The pros of buying the right backend tech for your game

When chosen smartly, ready-made and purpose-built backend technology can propel your studio to the summit of the top-grossing mobile game charts.

Let's take a look at three of the top reasons why. 

Build like the best

Some backends are limited. But with solutions like Metaplay, you’ll be guaranteeing yourself access to premium tools and tech, ready-made for making whatever you need, whenever you need it. 

In short: you can enjoy the same robust functionalities of a top tier, internally built backend, at a fraction of the cost and with minimal time-consuming development. 

Battle-tested and proven

Countless new game launches have been blighted by scaling issues.

It’s not uncommon for a hotly-anticipated new game to launch to a fanfare, only for everything to crash due to flaws in the game studio's in-house tech.

Metaplay's backend technology is trusted by top game developers like Metacore and Dodreams, supporting hundreds of millions of players.

Rest assured knowing that your tech foundations will be reliable and robust with the right BaaS provider. 

Stay lean and focused

Choosing a mobile backend-as-a-service that's purpose built for supporting top tier games saves you all the time, money, and hassle you'd otherwise spend building out your own tech.

This means you and your team can remain fully focused on doing what you do best - making a hit game.

In-house backend tech vs. backend-as-a-service: The verdict

Now we've considered the pros and cons of building your own game backend technology against the advantages and disadvantages or using external, ready-made game backend tech, where do we stand?
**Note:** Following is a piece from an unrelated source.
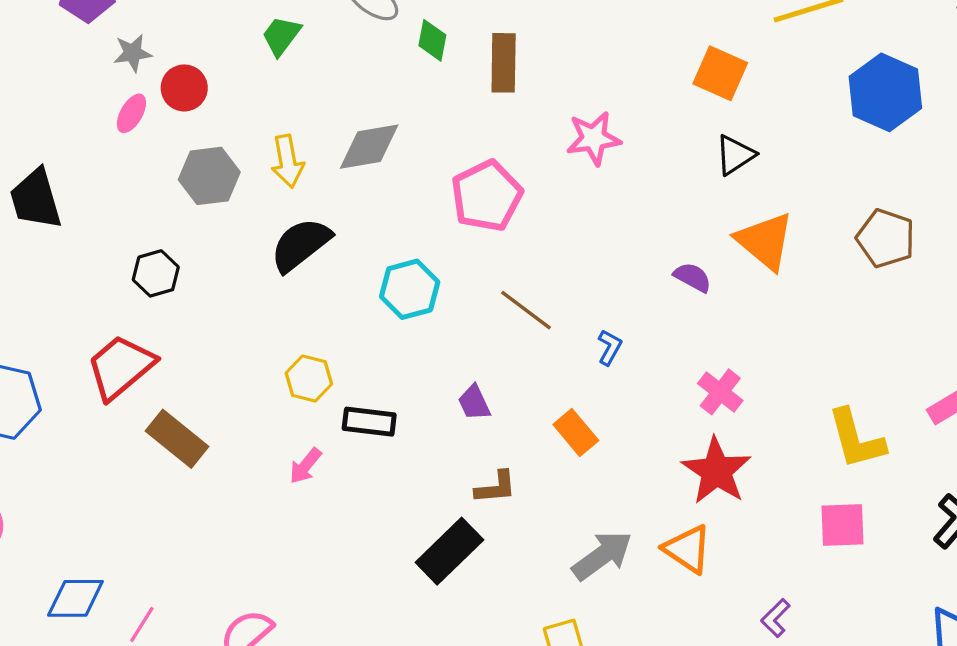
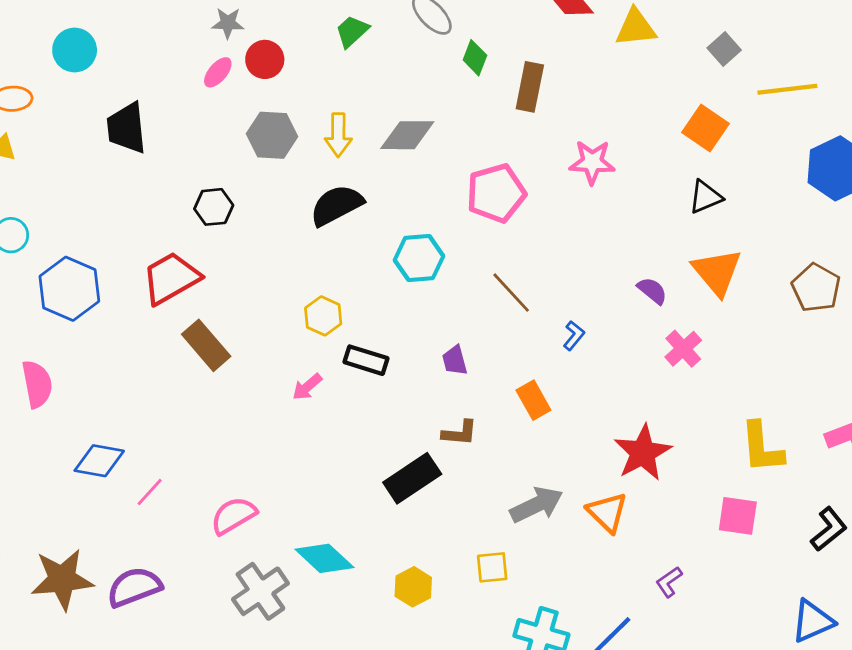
pink cross: (720, 392) -> (683, 349), moved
What's the right approach for your next mobile game? 

Ultimately, the tech and tools you need depends on what kind of game you’re making.
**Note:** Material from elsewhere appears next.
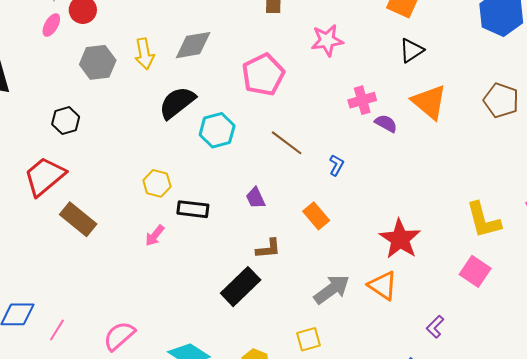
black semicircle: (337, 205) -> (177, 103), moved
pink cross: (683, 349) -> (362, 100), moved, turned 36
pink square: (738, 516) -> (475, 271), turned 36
If you’re going big, and aiming for the top of the charts, then you need the backend to match.

Using a backend-as-a-service provider that’s purpose-built for covering every step of live service game development is a surefire way to ship faster - and cheaper - than building your own backend.

But you need to be careful not to sacrifice four key elements of your game development capabilities: 

- Extensibility

- Flexibility

- Ownership

- Control

Compromising on these could make your life as a game developer much more difficult later on (even if it means quick wins in the short term).

So if you’re in the market for backend tech, be sure that it guarantees you the same freedom, flexibility, ownership, and control you’d get from an in-house backend.

One way to do this is by going for a backend like Metaplay, which ships with source code, deployed into your own cloud.

This gives you full control of the codebase (so you can adapt it to your game’s needs) and minimises vendor risk (to guarantee business continuity).

There are many more points to consider, especially when you’re aiming to top the charts, but this is a good place to start.

Most backend tech platforms allow you to sample their tools and tech before you make a decision.

Try experimenting with sample projects on different platforms to get a first-hand feel for what will not only fit your needs now, but also later.

Be sure to draw up a robust set of evaluation criteria that considers your plans for liveops, game updates, growth, and scaling, as well as pre-production and proof-of-concept.

That way, you can rest assured that you’ll never get caught out later on down the line.

And you’ll give your new mobile game the best chance of achieving the success it deserves.